→ **Excerpted text**:
GLAAD yesterday released its latest annual “Where We Are on TV” report, which looks at the number of LGBTQ regular and recurring scripted characters on network television, cable, and streaming services. Let’s look at what they discovered about LGBTQ inclusion in children’s shows—while I wildly speculate about some LGBTQ-inclusive kids’ books that I’d love to see made into shows.
The good news that there’s been “significant growth” in programming for children and families in recent years, “and the space continues to grow rapidly with new LGBTQ stories premiering on all platforms.” GLAAD therefore this year announced a second GLAAD Media Awards category to honor outstanding LGBTQ programming for young audiences—an Outstanding Children’s Programming category in addition to the existing Outstanding Kids & Family Programming category. Stay tuned to hear the results at the 32nd Annual GLAAD Media Awards later this year.

Element placement data:
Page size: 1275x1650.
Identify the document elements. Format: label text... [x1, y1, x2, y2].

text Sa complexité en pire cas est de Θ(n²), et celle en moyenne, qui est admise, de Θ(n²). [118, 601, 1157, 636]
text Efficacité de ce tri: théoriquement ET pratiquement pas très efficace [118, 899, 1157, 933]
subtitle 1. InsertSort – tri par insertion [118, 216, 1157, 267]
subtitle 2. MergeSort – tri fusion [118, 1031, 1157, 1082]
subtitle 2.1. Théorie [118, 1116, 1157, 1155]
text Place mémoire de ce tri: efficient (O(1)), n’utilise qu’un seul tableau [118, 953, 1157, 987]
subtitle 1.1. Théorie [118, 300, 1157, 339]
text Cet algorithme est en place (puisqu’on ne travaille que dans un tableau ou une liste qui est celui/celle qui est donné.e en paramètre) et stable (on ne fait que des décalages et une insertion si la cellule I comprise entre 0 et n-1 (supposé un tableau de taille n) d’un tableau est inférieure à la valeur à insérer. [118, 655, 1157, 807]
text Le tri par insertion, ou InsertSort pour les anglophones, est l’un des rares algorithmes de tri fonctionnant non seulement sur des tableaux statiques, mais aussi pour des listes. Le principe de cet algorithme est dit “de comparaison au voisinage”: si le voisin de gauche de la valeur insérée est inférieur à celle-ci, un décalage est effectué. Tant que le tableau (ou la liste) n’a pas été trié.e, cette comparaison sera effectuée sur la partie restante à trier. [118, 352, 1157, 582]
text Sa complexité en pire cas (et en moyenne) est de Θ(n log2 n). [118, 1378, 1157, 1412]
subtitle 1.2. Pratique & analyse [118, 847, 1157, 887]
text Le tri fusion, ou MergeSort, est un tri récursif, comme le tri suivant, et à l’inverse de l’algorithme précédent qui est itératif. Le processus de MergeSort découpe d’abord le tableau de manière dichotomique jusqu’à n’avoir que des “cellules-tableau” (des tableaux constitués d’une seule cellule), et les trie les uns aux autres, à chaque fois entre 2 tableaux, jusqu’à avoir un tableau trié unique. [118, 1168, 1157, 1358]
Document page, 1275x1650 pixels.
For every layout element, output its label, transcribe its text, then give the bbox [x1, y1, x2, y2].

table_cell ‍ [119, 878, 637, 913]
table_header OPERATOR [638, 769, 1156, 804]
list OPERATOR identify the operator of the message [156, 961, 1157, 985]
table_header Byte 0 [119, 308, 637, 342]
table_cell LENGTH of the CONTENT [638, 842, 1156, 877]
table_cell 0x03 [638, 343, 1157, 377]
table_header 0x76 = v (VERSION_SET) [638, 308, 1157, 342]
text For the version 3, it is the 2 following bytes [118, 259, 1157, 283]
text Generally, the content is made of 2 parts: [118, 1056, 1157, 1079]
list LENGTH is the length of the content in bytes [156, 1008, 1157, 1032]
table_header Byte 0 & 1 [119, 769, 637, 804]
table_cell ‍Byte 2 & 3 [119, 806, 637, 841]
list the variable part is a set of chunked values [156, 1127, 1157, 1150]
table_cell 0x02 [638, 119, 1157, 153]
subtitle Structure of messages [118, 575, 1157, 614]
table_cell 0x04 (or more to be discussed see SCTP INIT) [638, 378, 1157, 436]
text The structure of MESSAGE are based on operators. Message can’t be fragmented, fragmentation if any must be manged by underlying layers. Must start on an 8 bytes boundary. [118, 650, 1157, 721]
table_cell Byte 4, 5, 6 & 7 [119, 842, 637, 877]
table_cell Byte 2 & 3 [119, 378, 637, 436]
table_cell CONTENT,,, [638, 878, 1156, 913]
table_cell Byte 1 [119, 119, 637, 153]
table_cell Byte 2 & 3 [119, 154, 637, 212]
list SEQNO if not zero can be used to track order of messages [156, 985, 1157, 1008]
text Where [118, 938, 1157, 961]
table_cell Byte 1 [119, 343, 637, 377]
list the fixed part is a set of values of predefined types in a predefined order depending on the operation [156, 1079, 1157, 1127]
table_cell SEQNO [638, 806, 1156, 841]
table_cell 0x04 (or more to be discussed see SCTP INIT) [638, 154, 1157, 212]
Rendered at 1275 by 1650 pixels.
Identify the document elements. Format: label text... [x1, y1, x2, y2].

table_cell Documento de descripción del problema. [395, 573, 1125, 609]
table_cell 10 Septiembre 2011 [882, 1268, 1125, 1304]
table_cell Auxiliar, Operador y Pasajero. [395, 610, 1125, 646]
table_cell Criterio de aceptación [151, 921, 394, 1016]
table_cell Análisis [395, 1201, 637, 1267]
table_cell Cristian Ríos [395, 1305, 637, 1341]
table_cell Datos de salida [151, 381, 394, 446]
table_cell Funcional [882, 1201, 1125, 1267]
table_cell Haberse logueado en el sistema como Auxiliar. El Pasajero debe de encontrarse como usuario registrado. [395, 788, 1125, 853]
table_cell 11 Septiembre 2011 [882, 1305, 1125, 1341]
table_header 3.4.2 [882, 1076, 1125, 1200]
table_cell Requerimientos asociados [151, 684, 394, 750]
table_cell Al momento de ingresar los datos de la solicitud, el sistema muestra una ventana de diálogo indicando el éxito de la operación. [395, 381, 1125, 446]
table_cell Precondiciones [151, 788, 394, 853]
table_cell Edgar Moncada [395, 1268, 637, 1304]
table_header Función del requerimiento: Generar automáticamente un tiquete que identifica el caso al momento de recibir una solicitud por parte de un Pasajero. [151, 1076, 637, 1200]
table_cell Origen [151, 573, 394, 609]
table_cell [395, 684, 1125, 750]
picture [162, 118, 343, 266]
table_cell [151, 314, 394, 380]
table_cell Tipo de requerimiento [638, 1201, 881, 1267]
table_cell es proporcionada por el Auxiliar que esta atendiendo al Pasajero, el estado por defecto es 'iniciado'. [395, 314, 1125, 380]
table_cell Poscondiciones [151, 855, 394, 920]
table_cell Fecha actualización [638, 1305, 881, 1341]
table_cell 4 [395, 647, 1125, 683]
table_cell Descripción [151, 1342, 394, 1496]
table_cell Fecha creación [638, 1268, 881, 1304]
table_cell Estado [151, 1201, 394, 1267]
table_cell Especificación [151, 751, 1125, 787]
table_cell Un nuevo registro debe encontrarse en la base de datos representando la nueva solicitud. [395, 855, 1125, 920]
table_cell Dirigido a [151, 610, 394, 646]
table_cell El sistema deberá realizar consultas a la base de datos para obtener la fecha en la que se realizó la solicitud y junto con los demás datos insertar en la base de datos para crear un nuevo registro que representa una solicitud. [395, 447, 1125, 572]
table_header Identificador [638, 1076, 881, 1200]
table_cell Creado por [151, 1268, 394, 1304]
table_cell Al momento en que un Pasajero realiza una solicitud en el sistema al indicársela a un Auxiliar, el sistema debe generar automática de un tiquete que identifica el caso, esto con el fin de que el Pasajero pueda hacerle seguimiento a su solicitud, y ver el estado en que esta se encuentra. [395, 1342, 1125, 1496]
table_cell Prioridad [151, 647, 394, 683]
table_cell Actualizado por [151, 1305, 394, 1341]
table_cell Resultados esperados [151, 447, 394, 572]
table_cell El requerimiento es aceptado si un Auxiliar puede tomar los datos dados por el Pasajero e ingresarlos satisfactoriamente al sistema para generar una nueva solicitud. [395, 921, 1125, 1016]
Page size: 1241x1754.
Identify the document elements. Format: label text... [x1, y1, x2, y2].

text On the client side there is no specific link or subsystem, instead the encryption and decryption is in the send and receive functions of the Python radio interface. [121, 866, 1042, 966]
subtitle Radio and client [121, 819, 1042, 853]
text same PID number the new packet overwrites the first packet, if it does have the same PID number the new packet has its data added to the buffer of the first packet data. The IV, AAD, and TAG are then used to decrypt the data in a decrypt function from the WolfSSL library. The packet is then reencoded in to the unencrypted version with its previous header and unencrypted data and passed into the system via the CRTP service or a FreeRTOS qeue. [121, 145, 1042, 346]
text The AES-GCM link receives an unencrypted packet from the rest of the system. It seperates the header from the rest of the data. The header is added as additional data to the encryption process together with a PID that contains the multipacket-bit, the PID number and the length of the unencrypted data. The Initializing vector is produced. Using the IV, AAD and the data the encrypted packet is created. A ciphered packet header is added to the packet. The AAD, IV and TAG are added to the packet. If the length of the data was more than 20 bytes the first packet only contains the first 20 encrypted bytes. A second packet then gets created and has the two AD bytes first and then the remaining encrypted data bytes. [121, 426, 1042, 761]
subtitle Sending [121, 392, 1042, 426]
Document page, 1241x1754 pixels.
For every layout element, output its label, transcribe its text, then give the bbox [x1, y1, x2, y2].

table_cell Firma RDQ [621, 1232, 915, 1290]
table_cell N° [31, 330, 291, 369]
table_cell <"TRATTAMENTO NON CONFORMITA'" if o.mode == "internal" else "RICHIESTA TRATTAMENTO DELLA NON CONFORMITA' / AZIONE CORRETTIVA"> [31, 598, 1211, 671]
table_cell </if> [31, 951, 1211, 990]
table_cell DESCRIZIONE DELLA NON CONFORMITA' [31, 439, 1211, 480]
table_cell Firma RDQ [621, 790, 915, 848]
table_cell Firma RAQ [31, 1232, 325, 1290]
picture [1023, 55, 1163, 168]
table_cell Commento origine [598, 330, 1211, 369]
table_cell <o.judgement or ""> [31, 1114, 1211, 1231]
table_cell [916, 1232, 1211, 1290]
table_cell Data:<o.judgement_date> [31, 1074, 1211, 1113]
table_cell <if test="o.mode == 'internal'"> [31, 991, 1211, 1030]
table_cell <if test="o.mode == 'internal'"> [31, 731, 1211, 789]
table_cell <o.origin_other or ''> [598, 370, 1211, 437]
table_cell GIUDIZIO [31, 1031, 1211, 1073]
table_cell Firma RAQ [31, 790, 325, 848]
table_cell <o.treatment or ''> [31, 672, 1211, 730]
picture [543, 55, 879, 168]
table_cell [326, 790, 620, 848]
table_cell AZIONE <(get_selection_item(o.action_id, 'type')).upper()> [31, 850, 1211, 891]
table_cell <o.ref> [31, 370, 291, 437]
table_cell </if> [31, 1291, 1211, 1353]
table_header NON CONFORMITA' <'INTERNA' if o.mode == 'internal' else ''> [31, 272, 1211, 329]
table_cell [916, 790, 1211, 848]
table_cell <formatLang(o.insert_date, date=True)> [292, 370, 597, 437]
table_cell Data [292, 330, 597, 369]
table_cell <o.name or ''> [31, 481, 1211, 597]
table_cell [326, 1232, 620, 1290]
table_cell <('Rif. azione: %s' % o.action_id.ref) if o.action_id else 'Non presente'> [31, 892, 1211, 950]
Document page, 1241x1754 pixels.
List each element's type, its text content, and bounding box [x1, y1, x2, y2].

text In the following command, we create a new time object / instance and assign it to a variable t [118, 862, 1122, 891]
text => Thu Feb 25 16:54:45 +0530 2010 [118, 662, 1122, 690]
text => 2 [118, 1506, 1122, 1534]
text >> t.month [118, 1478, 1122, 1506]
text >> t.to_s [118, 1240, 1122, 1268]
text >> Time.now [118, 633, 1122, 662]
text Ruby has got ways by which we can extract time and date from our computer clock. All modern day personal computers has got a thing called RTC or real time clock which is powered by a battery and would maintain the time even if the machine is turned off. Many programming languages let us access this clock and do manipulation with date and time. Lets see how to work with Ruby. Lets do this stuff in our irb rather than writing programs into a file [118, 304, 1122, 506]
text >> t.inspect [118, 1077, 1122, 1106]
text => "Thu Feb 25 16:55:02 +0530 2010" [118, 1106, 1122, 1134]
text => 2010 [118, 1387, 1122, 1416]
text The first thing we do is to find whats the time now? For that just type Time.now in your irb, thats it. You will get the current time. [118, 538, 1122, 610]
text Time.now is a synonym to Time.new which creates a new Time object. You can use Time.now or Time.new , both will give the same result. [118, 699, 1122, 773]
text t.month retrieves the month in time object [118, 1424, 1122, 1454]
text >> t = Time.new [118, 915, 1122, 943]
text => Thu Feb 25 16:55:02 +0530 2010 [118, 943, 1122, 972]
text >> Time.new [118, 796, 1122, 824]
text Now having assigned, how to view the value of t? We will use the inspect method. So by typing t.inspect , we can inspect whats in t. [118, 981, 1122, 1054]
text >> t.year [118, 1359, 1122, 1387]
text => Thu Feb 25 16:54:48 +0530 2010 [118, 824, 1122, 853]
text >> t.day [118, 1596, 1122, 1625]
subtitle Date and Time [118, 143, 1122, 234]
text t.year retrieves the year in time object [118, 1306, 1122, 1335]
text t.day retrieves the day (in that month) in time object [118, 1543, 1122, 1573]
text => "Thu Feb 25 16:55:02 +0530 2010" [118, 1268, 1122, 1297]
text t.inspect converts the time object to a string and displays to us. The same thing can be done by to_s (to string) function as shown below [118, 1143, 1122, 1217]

→ **Stated exercise**: Reproduce verbatim the passage on GLAAD's TV report between "The good news" and "later this year.", inclusive.

→ **Final result**:
The good news that there’s been “significant growth” in programming for children and families in recent years, “and the space continues to grow rapidly with new LGBTQ stories premiering on all platforms.” GLAAD therefore this year announced a second GLAAD Media Awards category to honor outstanding LGBTQ programming for young audiences—an Outstanding Children’s Programming category in addition to the existing Outstanding Kids & Family Programming category. Stay tuned to hear the results at the 32nd Annual GLAAD Media Awards later this year.